Gastronomi ve tarihin başkenti – Yaşam Haberleri

spot_img


Turkuvaz Medya’nın İl Buluşmaları’na bu kez Gaziantep Büyükşehir Belediyesi ev sahipliği yaptı. “Türkiye’nin lezzet başkenti” olarak tanımlanan Gaziantep dünyanın en eski yerleşim yerlerinden biri. Güneydoğu’nun parlayan yıldızı Gaziantep’te Turkuvaz Medya çalışanlarını ağırlayan Gaziantep Büyükşehir Belediyesi, şehrin en yenisi Galle Parkı’nı, Rayiha Baharat Müzesi’ni ve Udma Peynir Müzesi’ni gezdirdi.

6 KÜLTÜRÜ BARINDIRAN PARK

1 milyon 351 bin metrekare yeşil alana sahip Galle Parkı’nda birçok ülke ve kültürün esintileri var. 6 bin bitki dikilen park, 10 bitki kulesi ve 5 köprüye sahip.
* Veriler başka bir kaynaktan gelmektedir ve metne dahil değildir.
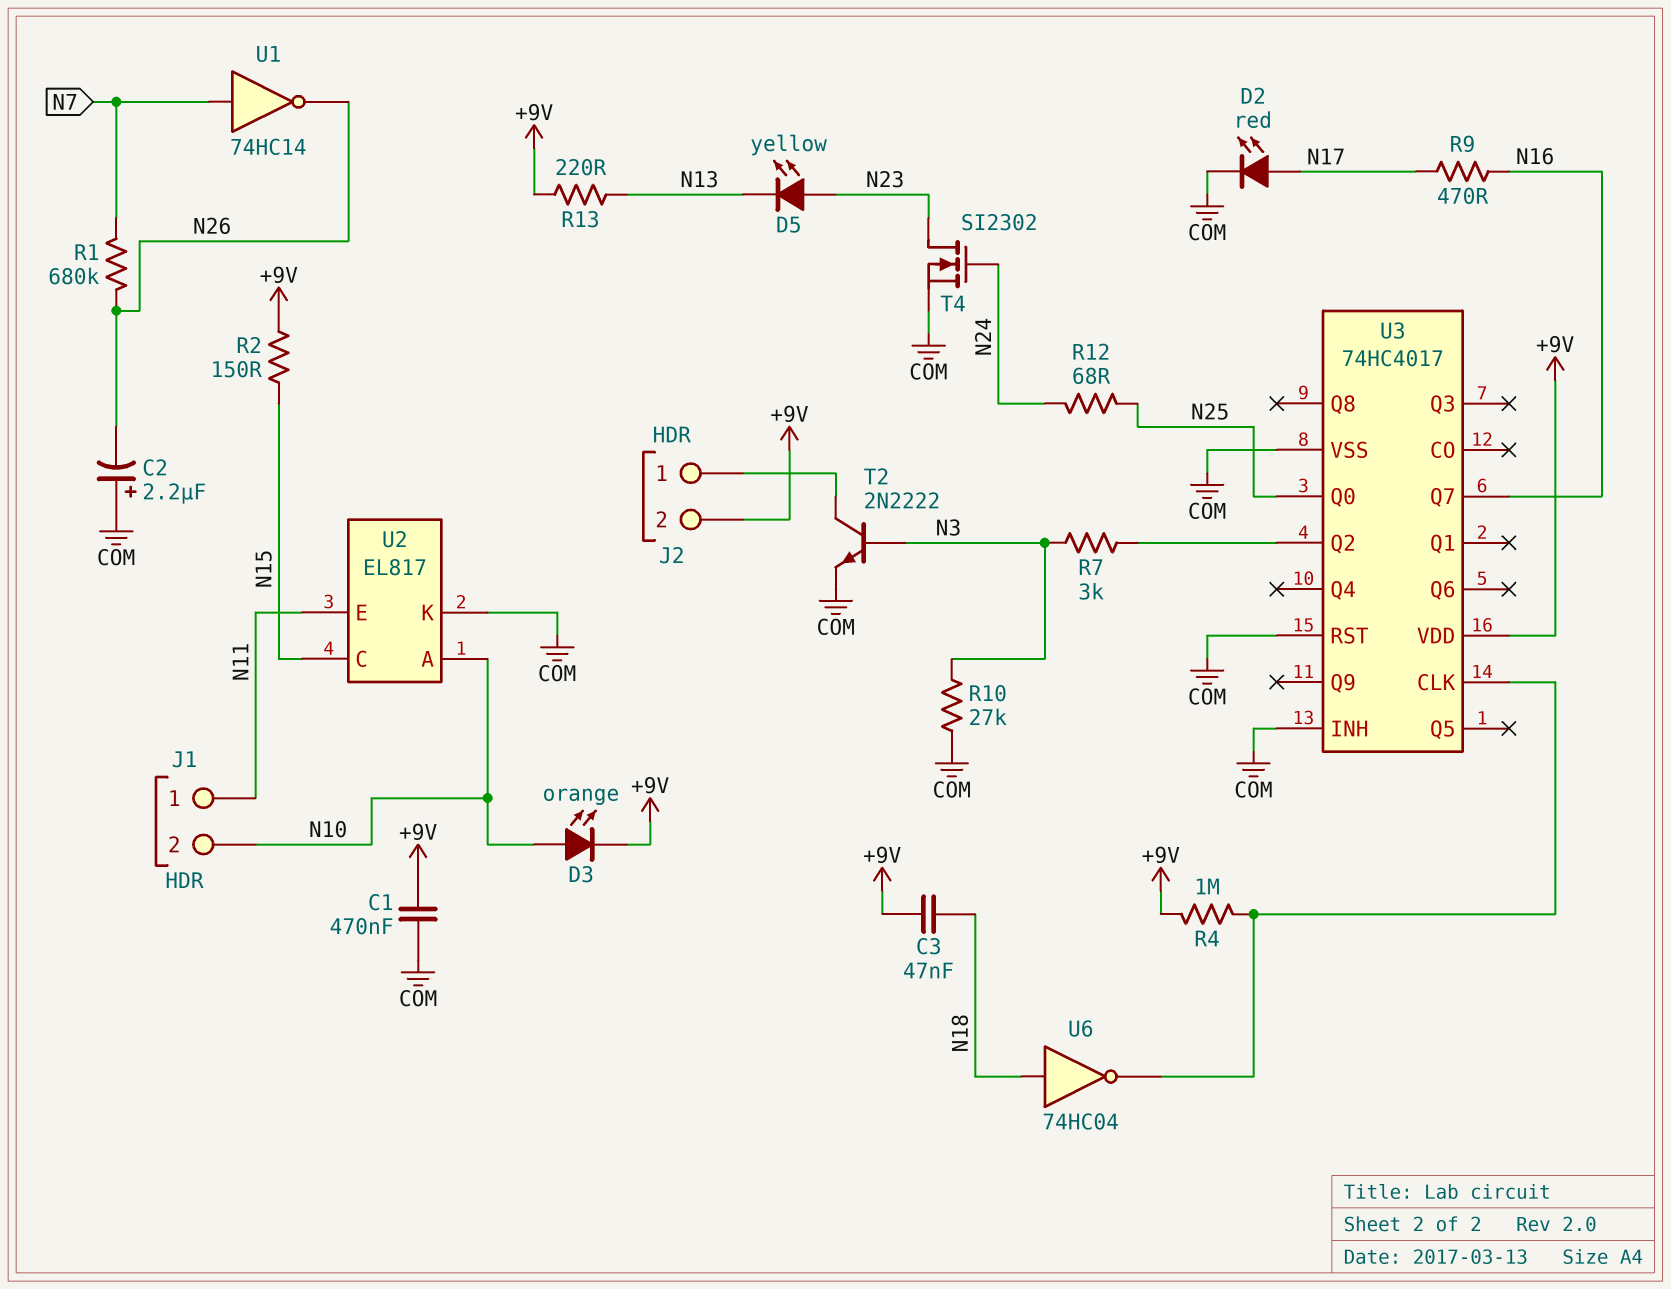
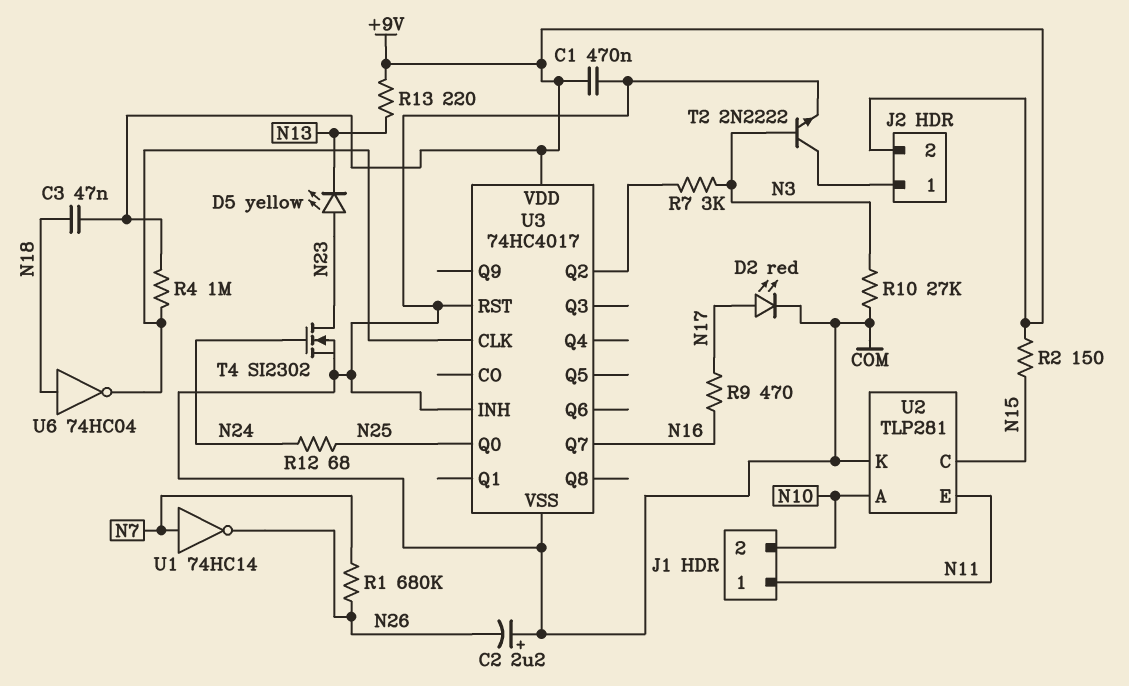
D3: LED orange (A N10, K +9V) -> none
U2: EL817 -> TLP281

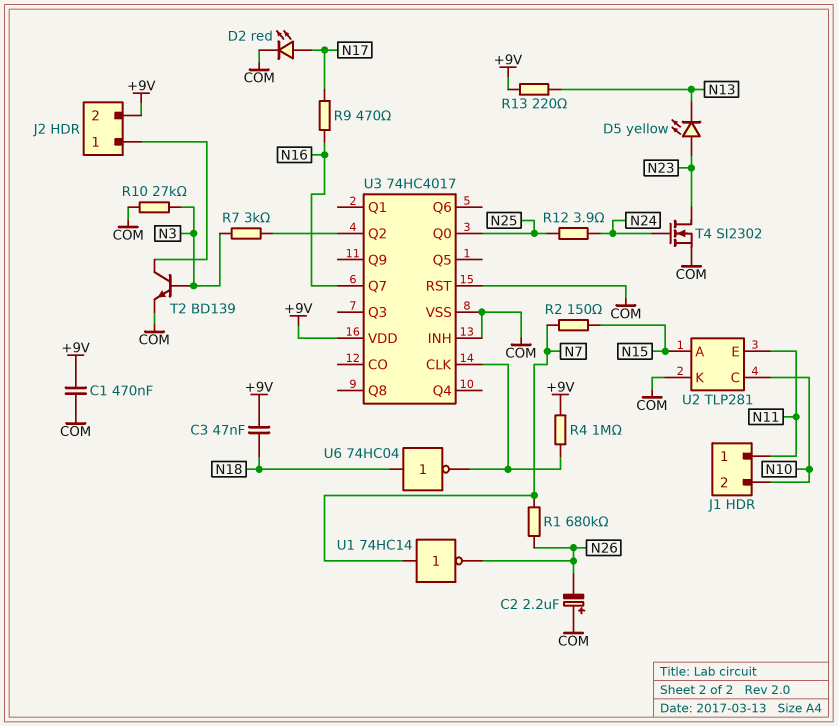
R2: 150 (+9V, N15) -> 150 (N7, N15)
R12: 68 (N24, N25) -> 3.9 (N24, N25)
T2: NPN 2N2222 (B N3, C J2/1, E COM) -> NPN BD139 (B N3, C J2/1, E COM)
U2 pin A: N10 -> N15
U2 pin C: N15 -> N10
Parkın içinde, kitap evi, piyano evi gibi sosyal mekânlar da mevcut. Parkın içinde 6 bahçe var; Japon, Zen, Çin, Osmanlı, Hollanda ve Barok… Gaziantep Büyükşehir Belediye Başkanı Fatma Şahin, geçtiğimiz günlerde “Galle Park’ta, Zen Bahçesi’nde bir suşi yiyip, bir yeşil çay içebiliyorsunuz. Osmanlı bahçesinde, Osmanlı şerbeti de içebiliyorsunuz. Dünya kenti oluyoruz” açıklamasını yapmıştı.
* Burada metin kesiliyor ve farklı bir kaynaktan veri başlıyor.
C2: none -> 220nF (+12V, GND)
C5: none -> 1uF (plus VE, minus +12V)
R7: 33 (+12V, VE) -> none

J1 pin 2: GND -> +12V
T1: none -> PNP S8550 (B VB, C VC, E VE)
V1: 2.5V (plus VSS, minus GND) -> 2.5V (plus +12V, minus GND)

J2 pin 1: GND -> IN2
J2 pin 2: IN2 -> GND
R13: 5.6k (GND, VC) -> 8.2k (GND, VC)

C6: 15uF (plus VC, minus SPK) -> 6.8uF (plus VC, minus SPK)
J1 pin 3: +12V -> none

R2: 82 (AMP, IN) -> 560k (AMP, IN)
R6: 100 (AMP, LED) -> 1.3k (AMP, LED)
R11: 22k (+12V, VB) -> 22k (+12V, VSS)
Osmanlı Bahçesi: Osmanlı Bahçesi’nin girişinde bizi karşılayan zeytinler ata zeytinleri imiş. Rehberimiz bize Osmanlı Bahçesi’ni şöyle anlattı: “Osmanlı Bahçesi’nin girişindeki denge sütunları Mimar Sinan’ın Osmanlı mimarisine kazandırdığı önemli detaylardan. Yaşanan bir felaket sonrası yapının girişindeki bu sütunların dönüp dönmediğine bakılıyor. Eğer ki bu sütunlar takılarak dönüyor ya da dönmüyorsa o yapının temelinde sorun olduğu anlaşılıyor. Yine girişte üstte bulunan baykuş figürleri de Mimar Sinan’ın yaptığı yapılarda yaygın olarak kullandığı bir figür. Bahçenin ortasında bulunan şadırvan da Has Bahçe’nin olmazsa olmazlarından. Osmanlı’da şadırvanlar o dönemin estetik kaygılarını yansıttığından çeşitli motifler ve süslemeler ile kuşanmış. Yine aynı estetik kaygılar ile kubbelerin içleri de motiflerle süslenmiş.”
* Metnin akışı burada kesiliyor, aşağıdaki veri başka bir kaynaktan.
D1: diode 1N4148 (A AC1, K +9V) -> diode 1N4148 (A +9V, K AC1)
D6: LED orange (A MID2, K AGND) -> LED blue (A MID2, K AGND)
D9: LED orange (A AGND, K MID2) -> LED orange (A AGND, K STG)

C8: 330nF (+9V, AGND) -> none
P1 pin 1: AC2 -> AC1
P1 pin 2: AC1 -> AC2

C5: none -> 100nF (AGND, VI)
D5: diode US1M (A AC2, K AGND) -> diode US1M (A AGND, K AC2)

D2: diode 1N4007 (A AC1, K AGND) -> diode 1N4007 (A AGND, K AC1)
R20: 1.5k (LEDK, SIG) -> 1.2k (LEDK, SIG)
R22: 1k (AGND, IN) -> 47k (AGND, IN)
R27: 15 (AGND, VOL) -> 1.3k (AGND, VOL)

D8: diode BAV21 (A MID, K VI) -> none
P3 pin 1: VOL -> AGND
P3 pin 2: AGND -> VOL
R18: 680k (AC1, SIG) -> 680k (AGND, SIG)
Barok Bahçesi: 17 ve 18. yüzyıllarında özellikle İtalya ve Fransa’da yaygın olarak görülen bu bahçelerin temel amacı çim ve bitkileri budayarak uçsuz bucaksız bir doğa manzarası yaratmak. Uzun ağaç ve bitki kullanımından kaçınılarak göz yorgunluğu önlenmiş, manzaranın engellenmemesi sağlanmış. Parkta bulunan 4.850 metrekare alanı kapsayan Barok Bahçesi Galle Parkı’nda yüksek konumda bulunan giriş binasının önüne yerleştirilmiş, böylece panoramik bir bakış açısıyla izlenebiliyor.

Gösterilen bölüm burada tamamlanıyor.